'Her service will never be forgotten': First female White Helmets rescuer killed in Syria
It said rescue worker Sobhiya al-Assad was killed along with several members of her family when bombing raids hit their house in the town of Kafr Sejna.
"She's the first female #WhiteHelmet volunteer to be killed. Her service will never be forgotten," the rescue group said.
Idlib, most of which is held by fundamentalist militants and allied rebels, has been regularly battered by Syrian government airstrikes in recent months.
A vast majority of its 3,700 members are men, but it does include female rescuers.
The group emerged in 2013, when Syria's conflict was nearing its third year, and operates in battered opposition-held zones.
Since their founding, more than 200 of their volunteers have died and another 500 have been injured.
The group's motto - "To save one life is to save all of humanity" - comes from a verse in the Quran, although the White Helmets insist they treat all victims, regardless of religion.

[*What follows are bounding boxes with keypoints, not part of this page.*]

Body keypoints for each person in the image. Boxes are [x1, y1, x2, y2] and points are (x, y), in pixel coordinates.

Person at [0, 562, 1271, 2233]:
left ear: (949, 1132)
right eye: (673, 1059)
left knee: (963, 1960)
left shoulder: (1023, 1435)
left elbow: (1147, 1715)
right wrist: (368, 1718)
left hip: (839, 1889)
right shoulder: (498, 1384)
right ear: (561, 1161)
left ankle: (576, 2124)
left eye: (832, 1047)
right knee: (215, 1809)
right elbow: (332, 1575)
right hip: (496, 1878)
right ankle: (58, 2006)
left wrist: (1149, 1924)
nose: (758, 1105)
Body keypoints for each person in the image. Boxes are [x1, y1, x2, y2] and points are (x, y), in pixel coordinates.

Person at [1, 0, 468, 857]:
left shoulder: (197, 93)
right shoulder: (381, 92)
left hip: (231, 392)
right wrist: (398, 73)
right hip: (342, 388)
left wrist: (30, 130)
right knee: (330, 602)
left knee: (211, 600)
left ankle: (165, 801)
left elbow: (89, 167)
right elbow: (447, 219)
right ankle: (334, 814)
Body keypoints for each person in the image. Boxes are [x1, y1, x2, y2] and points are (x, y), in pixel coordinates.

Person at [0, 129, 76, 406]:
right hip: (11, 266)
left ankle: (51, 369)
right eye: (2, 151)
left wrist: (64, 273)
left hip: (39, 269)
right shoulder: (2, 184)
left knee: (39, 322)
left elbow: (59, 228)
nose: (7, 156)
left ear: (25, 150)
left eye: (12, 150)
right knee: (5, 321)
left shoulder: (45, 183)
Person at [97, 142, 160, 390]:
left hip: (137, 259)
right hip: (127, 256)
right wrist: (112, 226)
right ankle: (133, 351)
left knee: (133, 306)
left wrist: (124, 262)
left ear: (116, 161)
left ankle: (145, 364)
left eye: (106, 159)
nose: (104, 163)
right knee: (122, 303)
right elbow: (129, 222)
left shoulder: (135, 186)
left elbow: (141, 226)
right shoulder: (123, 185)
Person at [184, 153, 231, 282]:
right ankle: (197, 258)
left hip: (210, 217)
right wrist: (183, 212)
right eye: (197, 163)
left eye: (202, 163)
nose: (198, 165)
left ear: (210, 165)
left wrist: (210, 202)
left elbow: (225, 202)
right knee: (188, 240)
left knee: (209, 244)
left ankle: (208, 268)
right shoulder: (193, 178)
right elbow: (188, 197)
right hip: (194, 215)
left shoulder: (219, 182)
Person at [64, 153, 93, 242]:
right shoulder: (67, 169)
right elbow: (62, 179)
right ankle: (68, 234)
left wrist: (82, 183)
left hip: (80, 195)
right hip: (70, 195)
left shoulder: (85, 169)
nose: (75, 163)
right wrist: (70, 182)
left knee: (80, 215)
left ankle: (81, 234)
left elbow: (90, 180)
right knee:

Some members have received training abroad, returning to instruct colleagues on search-and-rescue techniques.
The group receives funding from a number of governments, including Britain, Germany and the United States, but also solicits individual donations to purchase equipment, including their signature hard hats which cost $145 each. The group announced an international funding shortfall in February.
Last year, a Netflix documentary called The White Helmets won an Academy Award for best short documentary.
The Syrian conflict began when the Baath regime, in power since 1963 and led by President Bashar al-Assad, responded with military force to peaceful protests demanding democratic reforms during the Arab Spring wave of uprisings, triggering an armed rebellion fuelled by mass defections from the Syrian army.
According to independent monitors, hundreds of thousands of civilians have been killed in the war, mostly by the regime and its powerful allies, and millions have been displaced both inside and outside of Syria. The brutal tactics pursued mainly by the regime, which have included the use of chemical weapons, sieges, mass executions and torture against civilians have led to war crimes investigations.